Jeremy, de cerebro de nuez y genitales de fruto seco, se deslumbra con el reflejo de la penumbra.
Hunde las rodillas en el terciopelo granate. Algunos hilos se fijan en sus pantalones blanco impoluto. Parecen salpicaduras de sangre en el mono del matarife.
Acaricia un monedero de piel de vaca, con la destreza de un granjero ordeñando a su res. El dinero extraído lo ofrece a la divinidad con el orgullo de estar comprando la gracia y el derecho a sus favores.
La esfinge se despoja de su túnica, deja a la vista un cuerpo de un velado deseo y envuelve al hombre.
Las vibraciones del órgano repercuten sobre Jeremy, excelsas cual notas de Bach.
Su lengua pegajosa y aletargada despierta como un animal tras una hibernación duradera.
Busca los labios del ídolo para chuparlos, lamer y degustar el barniz encarnado. Un soplo de aliento lo devuelve a sus plantas.
Cinco dedos lacados en plata, como cinco anzuelos a la espera del pez. Jeremy se revuelve y agita, muerde y rasga su paladar. Brotan gotas de color vino.

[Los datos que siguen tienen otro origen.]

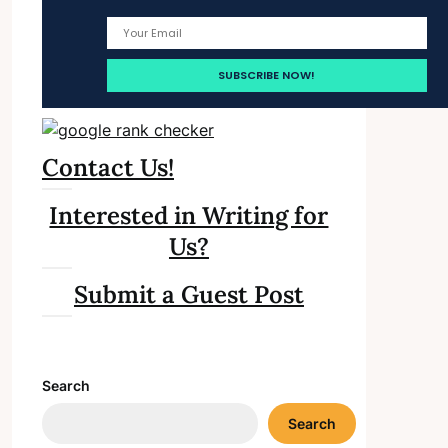
Contact Us!
Interested in Writing for
Us?
Submit a Guest Post
Search
Search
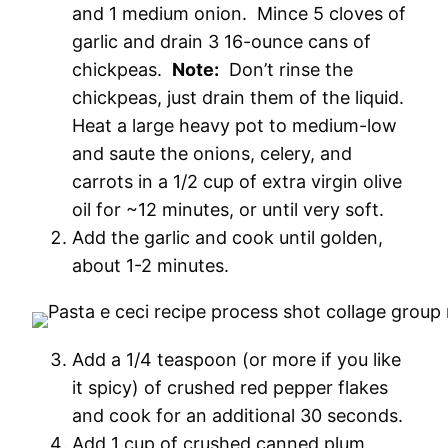
and 1 medium onion. Mince 5 cloves of
garlic and drain 3 16-ounce cans of
chickpeas.
Note:
Don’t rinse the
chickpeas, just drain them of the liquid.
Heat a large heavy pot to medium-low
and saute the onions, celery, and
carrots in a 1/2 cup of extra virgin olive
oil for ~12 minutes, or until very soft.
Add the garlic and cook until golden,
about 1-2 minutes.
Add a 1/4 teaspoon (or more if you like
it spicy) of crushed red pepper flakes
and cook for an additional 30 seconds.
Add 1 cup of crushed canned plum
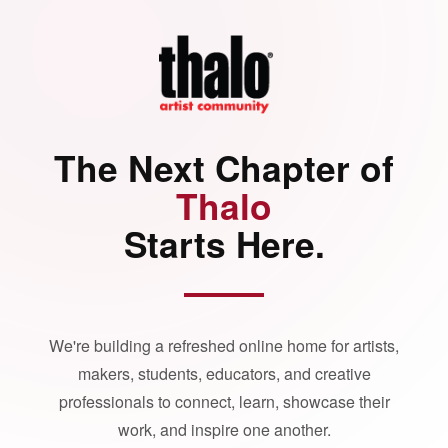
The Next Chapter of
Thalo
Starts Here.
We're building a refreshed online home for artists,
makers, students, educators, and creative
professionals to connect, learn, showcase their
work, and inspire one another.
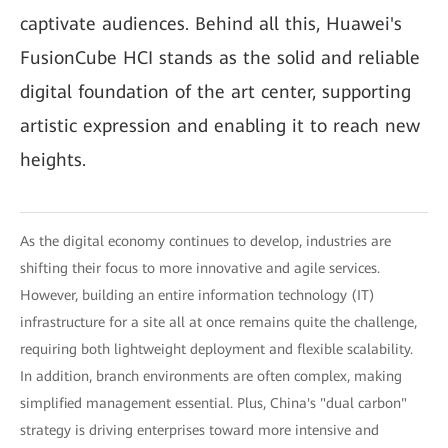
captivate audiences. Behind all this, Huawei's
FusionCube HCI stands as the solid and reliable
digital foundation of the art center, supporting
artistic expression and enabling it to reach new
heights.
As the digital economy continues to develop, industries are
shifting their focus to more innovative and agile services.
However, building an entire information technology (IT)
infrastructure for a site all at once remains quite the challenge,
requiring both lightweight deployment and flexible scalability.
In addition, branch environments are often complex, making
simplified management essential. Plus, China's "dual carbon"
strategy is driving enterprises toward more intensive and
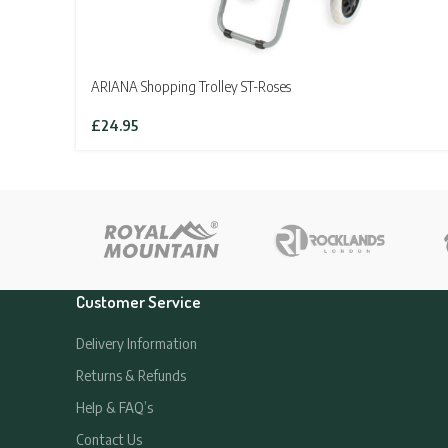
ARIANA Shopping Trolley ST-Roses
£
24.95
Customer Service
Delivery Information
Returns & Refunds
Help & FAQ’s
Contact Us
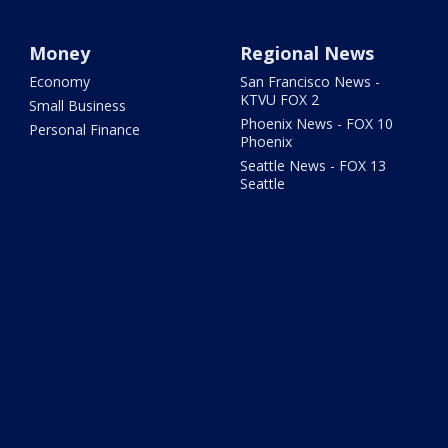
Money
Regional News
Economy
San Francisco News -
KTVU FOX 2
Small Business
Phoenix News - FOX 10
Personal Finance
Phoenix
Seattle News - FOX 13
Seattle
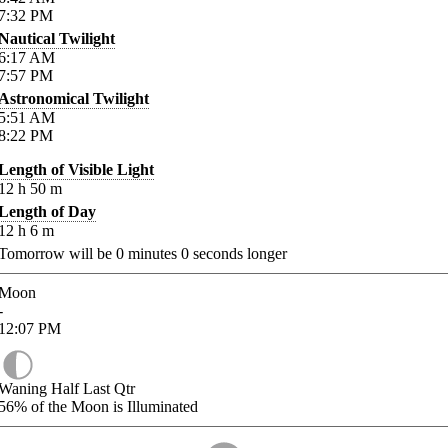
7:32
PM
Nautical Twilight
6:17
AM
7:57
PM
Astronomical Twilight
5:51
AM
8:22
PM
Length of Visible Light
12
h
50
m
Length of Day
12
h
6
m
Tomorrow will be
0
minutes
0
seconds longer
Moon
-
12:07
PM
Waning Half Last Qtr
56%
of the Moon is Illuminated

Embriagado en su propio cáliz, explota su bragueta. Un cirio eleva su llama por encima de las demás luminarias. Aspira un perfume denso de lilas y violetas. Se marea. Sueños desquiciantes obnubilan su mente. Las imágenes de la vidriera cobran movimiento. Parece una procesión de penitentes hacia un averno repleto de seres agónicos. Gemidos y silencios.
Jeremy es arrastrado por una mano invisible a ese desfile, culminado por la piel sacralizada de la diosa, quien retira su cara y el beso queda como un soplo en el aire. Se apagan las velas.
En la oscuridad un gemido y un cuerpo yerto, junto a un bolso de lentejuelas negras rebosante de billetes.